Legal Disputes Arise
Like many scientific discoveries, the duo’s findings weren’t without controversy. Legal and ethical issues surrounding the use of CRISPR have arisen in the years following Charpentier and Doudna’s discovery.
The duo was engaged in a battle with researchers from MIT’s Broad Institute over the rights to patent CRISPR/Cas9. After filing for the patents in 2012, Charpentier and Doudna were recognized as the creators of the tech that allows CRISPR to work as a gene-editing tool.
Broad Institute researchers filed patents of their own six months later seeking credit for the discovery. They argued that they deserved the rights because their research demonstrated that CRISPR could be used in human cells. Surprisingly, the Patent Trial and Appeal Board ruled in 2017 that the patents rightfully belonged to the Broad Institute.
In the years since then, Charpentier and Doudna have been awarded some of the patents after a declaration of interference was filed. Yet, plenty of disputes remain. Given the many applications of CRISPR, it’s understandable that everyone wants to claim a piece of the innovation.
Fortunately for Charpentier and Doudna, their recently awarded Nobel Prize cements their status as the earliest pioneers of CRISPR. Whether or not that helps in the legal world remains to be seen.
Persistent Ethical Dilemmas
Of course, it’s hard to have a conversation about CRISPR without mentioning the obvious ethical questions surrounding the technology.

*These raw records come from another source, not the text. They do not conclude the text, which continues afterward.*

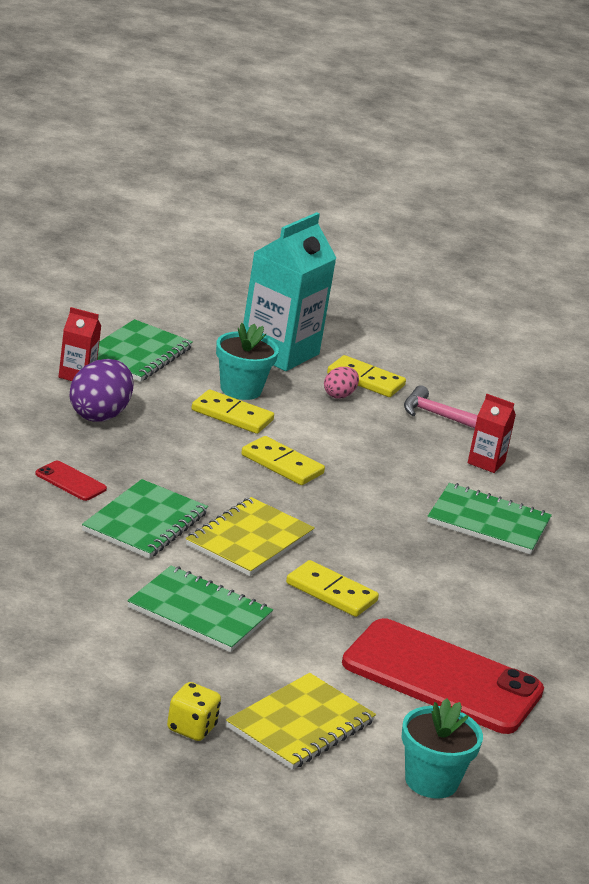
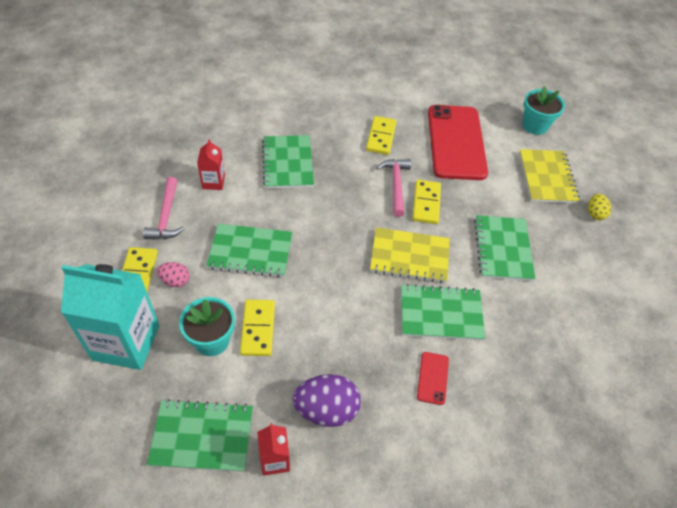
camera: 115 degrees left, 25 degrees up
(191, 728) = (595, 214): yellow dice -> yellow egg
(282, 464) = (304, 275): yellow domino -> yellow domino (381, 137)
(300, 725) = (547, 177): yellow notebook -> yellow notebook turned 75 degrees clockwise
(346, 446) = (250, 252): none -> green notebook
(385, 584) = (396, 185): none -> pink hammer

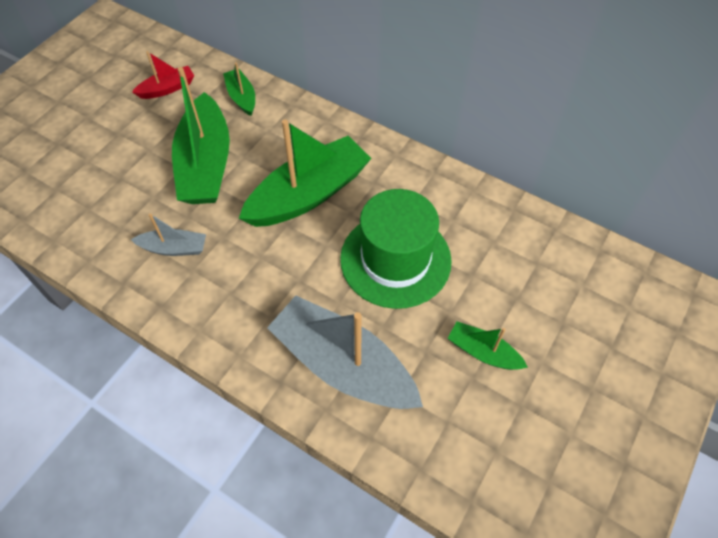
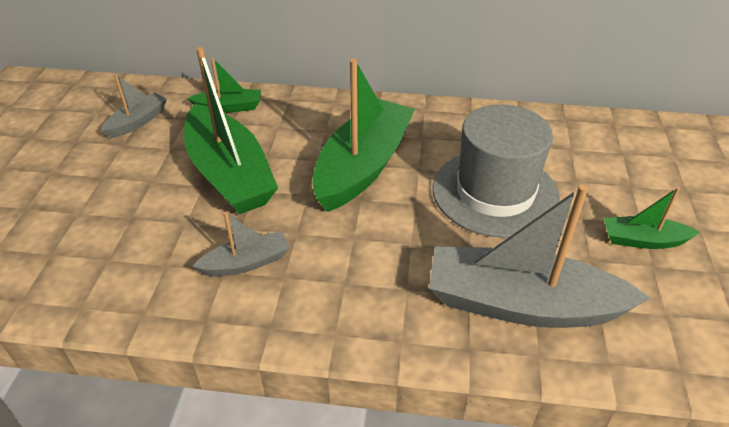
camera: 25 degrees left, 15 degrees down
(167, 88) = (138, 122): red boat -> grey boat
(242, 97) = (229, 107): green boat -> green boat turned 135 degrees clockwise
(395, 259) = (495, 192): green hat -> grey hat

Studies have shown that the gene-editing tool has tremendous potential for treating certain diseases—including things like cancer, HIV, and even blindness.
That being said, many people still argue that humans shouldn’t be able to manipulate the genome. This is an issue in several areas.

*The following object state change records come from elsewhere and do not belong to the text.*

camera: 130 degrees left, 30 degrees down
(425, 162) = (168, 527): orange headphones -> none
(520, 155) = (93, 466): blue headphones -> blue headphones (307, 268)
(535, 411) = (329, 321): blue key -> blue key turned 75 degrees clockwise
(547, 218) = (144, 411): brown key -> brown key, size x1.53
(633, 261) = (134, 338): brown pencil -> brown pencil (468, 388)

For one, researchers fear that CRISPR tech could face accessibility problems if it is used to cure medical conditions. In the same way that some of today’s life-saving drugs are tagged with ridiculous prices, experts believe that CRISPR treatments could be priced in such a way that everyday people won’t be able to afford them. This is certainly an issue that needs to be addressed before—not after—such treatments are approved for human use.

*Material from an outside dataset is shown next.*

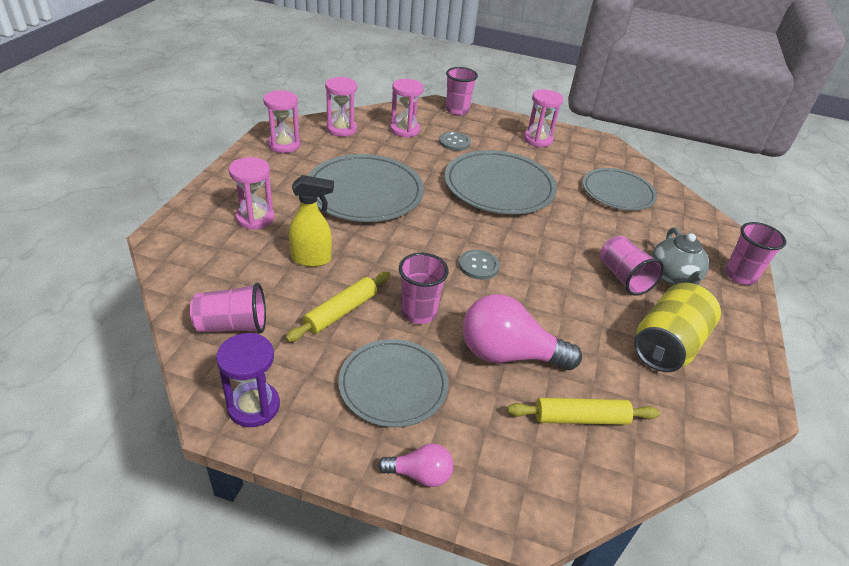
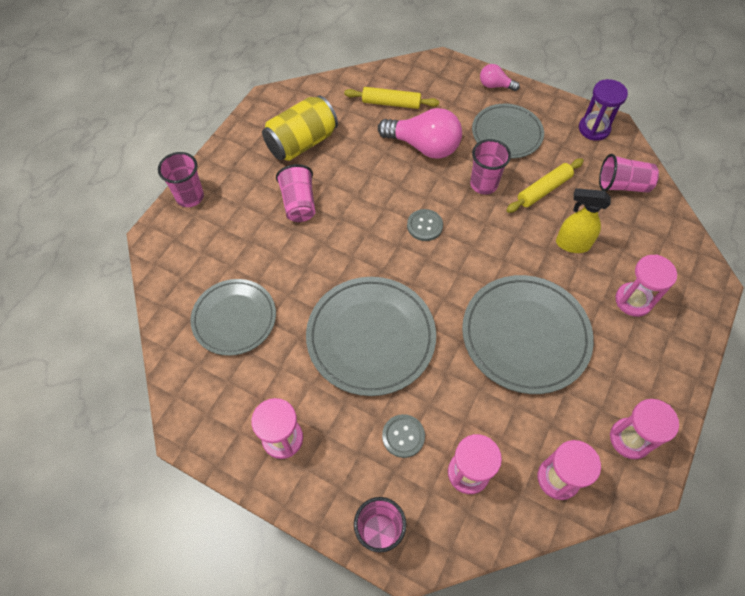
camera: 165 degrees left, 20 degrees up
(673, 276) = (253, 201): grey teapot -> none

Meanwhile, others view using tools like CRISPR as “playing God” and argue that it is immoral and unethical to do so—especially without knowing all of the risks involved. This was highlighted in late 2018 when Chinese scientist He Jiankui illegally used CRISPR to genetically modify three babies. The effort, designed to make them resistant to HIV, landed Jiankui in prison and sparked a global debate about the ethics of CRISPR.
As of now, those questions remain unanswered. It isn’t likely that humanity will come to a conclusion anytime in the near future.
What Comes Next?
All things considered, it’s important to remember that using CRISPR could have potential long-term effects on the human race. For instance, should the children altered by Jiankui go on to have children of their own, their edited DNA would be passed on. Those traits would continue spreading through the population with each new generation. Without knowing the risks associated with the CRISPR treatment, that could be a major issue.
It is for reasons like this that humanity must be careful with CRISPR. The technology is powerful beyond measure. Its ability to alter the very code of life is awe-inspiring and should be treated as such. Perhaps CRISPR is safe and can effectively be used to treat illnesses of all sorts. Perhaps it is a way to distance ourselves from more invasive cures and potent medications.
That being said, serious repercussions could also surface in the future. As with any new technology or scientific intervention, the potential for unexpected consequences is always present. When discussing something as important as the human genome, taking risks isn’t a good idea.
For better or worse, the work done by Charpentier and Doudna has changed the world forever. Regardless of how humanity chooses to handle CRISPR technology in the coming years, their names will live in the history books as the pioneers of DNA editing.